▶ [DOCUMENT SEGMENT]
..........

In face-to-face teaching, we use many communication techniques subconsciously. The most typical example is this: an instructor demonstrates a particular way of thinking, and asks students to apply it. With just a few facial twitches and vocal cord modulations, the instructor give all students immediate feedback on how close the student responses are to what the instructors wants. The process is very efficient, very economical in terms of instruction time, because it uses the natural patterns of relationship buildings we have as social animals. In an on-line environment, all these subconscious clues suddenly become unavailable. A whole set of tools developed through evolution and enculturation are suddenly gone, which is why it is such a shock for many first-time online teachers. And this is why so many very competent teachers become so skeptical about on-line teaching.

An experienced on-line instructor, however, have learned to compensate for the lack of the communication tools, in two major ways; first, such an instructor makes the clues explicit, and second, she or he develops new communication tools not normally available. The process is somewhat similar to the communication strategies deaf or blind people use to compensate for the absence of one of the communicative channels. It is also not that dissimilar from what writers did for millennia by describing feelings, scenery, and other imagery instead of showing them. A proficient on-line instructor not only is able to compensate, but also sometimes achieves more. All those who claim that their particular course cannot work online do not have credibility unless they actually try and fail. Human mind is infinitely flexible and imaginative, so yes, you can teach most of the things online if you apply some creativity to it.

The experience in on-line teaching will definitely help in a regular classroom. For example, I taught philosophy of education f2f for years, and I thought was good at it. However, as I was trying to teach the course online, I suddenly realized that I have no idea what it is I am teaching. Specifically, I could not explain to myself and to students how philosophical way of thinking is different from all others. Now, after figuring it out, I can BOTH explain it AND continue to use the subconscious communication techniques. It is a much better deal for students who are less able to read facial expressions, or interpret voice tonality. IN other words, f2f is not great for everyone; some students actually thrive online.

..........

▶ [YOUR OBJECTIVE]
Answer these from the passage on online teaching:
(a) What does the passage say makes the face-to-face feedback process so efficient?
(b) What two ways of compensating for missing communication tools does an experienced online instructor use?
(c) Which course did the writer teach face-to-face for years?

▶ [INFORMATION PROVIDED]
..........

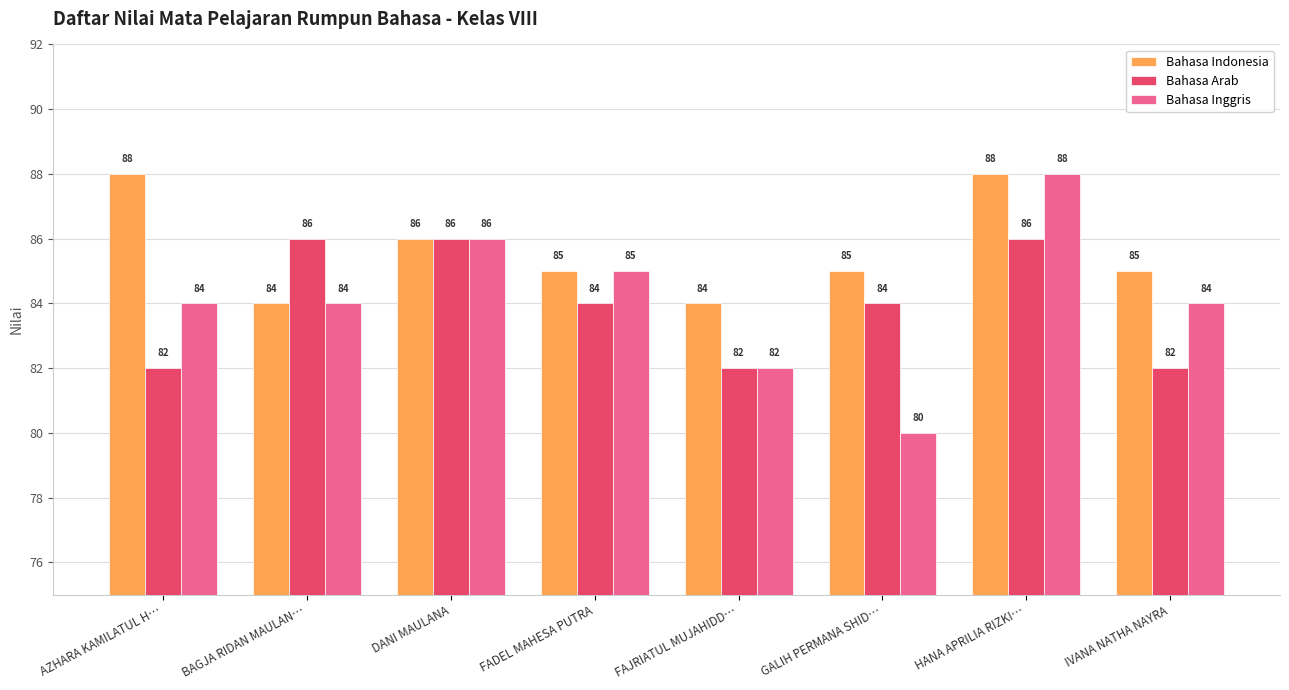

Reading left to right, extract all data points from this chart.

Bahasa Indonesia: 88	84	86	85	84	85	88	85
Bahasa Arab: 82	86	86	84	82	84	86	82
Bahasa Inggris: 84	84	86	85	82	80	88	84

..........

▶ [RESPONSE]
(a) It uses the natural patterns of relationship building we have as social animals.
(b) The instructor makes the clues explicit and develops new communication tools not normally available.
(c) Philosophy of education.